= Dartmouth Broadcasting =

Dartmouth Broadcasting began in 1924 when members of the amateur radio club obtained a federal license to broadcast on the AM band, at 1170 kHz, as WFBK. Later renamed WDCH, the station continued until the fall of 1925 when an inadvertent obscenity uttered over the air caused the college president, Ernest Martin Hopkins, to permanently shut it down. Radio finally returned to Dartmouth in 1941 due to the efforts of a group of determined students (led by Richard Krolik, class of 1941) and younger faculty who persuaded Hopkins to give the students a second chance.

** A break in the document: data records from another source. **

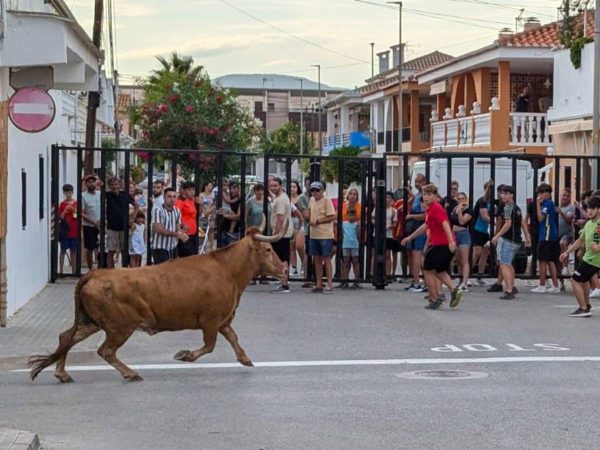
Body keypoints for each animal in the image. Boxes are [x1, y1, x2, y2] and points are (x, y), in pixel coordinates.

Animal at [29, 227, 288, 382]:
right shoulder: (211, 321)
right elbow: (210, 345)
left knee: (67, 338)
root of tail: (96, 274)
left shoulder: (223, 320)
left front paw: (245, 359)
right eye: (268, 249)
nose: (284, 270)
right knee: (105, 350)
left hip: (91, 322)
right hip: (120, 326)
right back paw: (131, 373)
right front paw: (185, 355)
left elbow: (233, 338)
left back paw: (62, 374)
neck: (227, 270)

The new station, dubbed DBS, at first broadcast via tiny transmitters in each dormitory, each operating on a different frequency. In 1942 this unwieldy arrangement was changed to a "carrier current" system using the college electrical system to reach the dormitories. In 1948 the call letters were changed to WDBS, and in 1958, after considerable controversy, the station obtained a standard AM broadcast license. On March 4, 1958 the students began broadcasting to the entire Upper Valley region as WDCR at 1340 KHz on the dial. Dartmouth Broadcasting launched WFRD (FM Radio at Dartmouth) 99.3 FM on February 19, 1976.

==Student governance==
Throughout most of its history the two stations were completely managed by students. Even today the vast majority of the on-air personnel are students, although there are some exceptions (such as the football play-by-play announcers.) This is an unusual example of student-run commercial radio. The management of the stations is by the Directorate consisting of: General Manager, Finance Director, AM Program Director, FM Program Director, Technical Director, Marketing/Alumni Relations, FM Promotions Director, News Director, Sports Director, Internet Director, and Training Director.

==Current organization==

- WFRD is the FM portion of Dartmouth's radio program, also known as 99Rock. 99Rock broadcasts across the entire Dartmouth-Lake Sunapee Region (i.e., west-central New Hampshire), along with adjacent east-central Vermont. Though a classic rock format until the early 2000s, 99Rock now runs active rock music 24 hours a day, 7 days a week, showcasing bands like the Red Hot Chili Peppers, Green Day, Pearl Jam, and Sublime. On June 22, 2021, Dartmouth announced its intention to sell the broadcast license for WFRD and use the proceeds of the sale to fund the student-run online station.
- Dartmouth Election Network works with Dartmouth Broadcast News to provide election coverage year round. Every four years, it offers special election-night coverage during the famous New Hampshire primary. In 1988, they made a legendary faux pas when they called the Primary for Dick Gephardt, based on stronger than expected early returns: Gephardt in fact lost to Michael S. Dukakis by 16 percentage points, 36% to 20%. However, the coverage is of high quality and is sometimes syndicated to conventional radio stations. Dartmouth Broadcasting also covers other major elections as well as the two major parties' quadrennial conventions.
- Dartmouth Broadcast News has several news programs running on WDCR and WFRD. The news department works to provide listeners with timely updates of relevant news.

==Former facilities==
- WDCR was the College's AM station and broadcast a wide variety of music, news, and sports. Having at different times been a talk, Top 40, and alternative rock station. Its signal usually only reached the immediate Hanover-Lebanon-White River Junction area. In October 2008, WDCR ceased over the air broadcasting, having established streaming over the internet. In September 2010, WDCR's license was returned to the F.C.C..

==Finances==
Dartmouth Broadcasting receives little direct funding from Dartmouth College, although its studios are located on campus, and it is officially owned by the college's Board of Trustees. Money for operating expenses comes from local and national advertisers. The FM transmitter is off-campus in the neighboring community of West Lebanon, New Hampshire.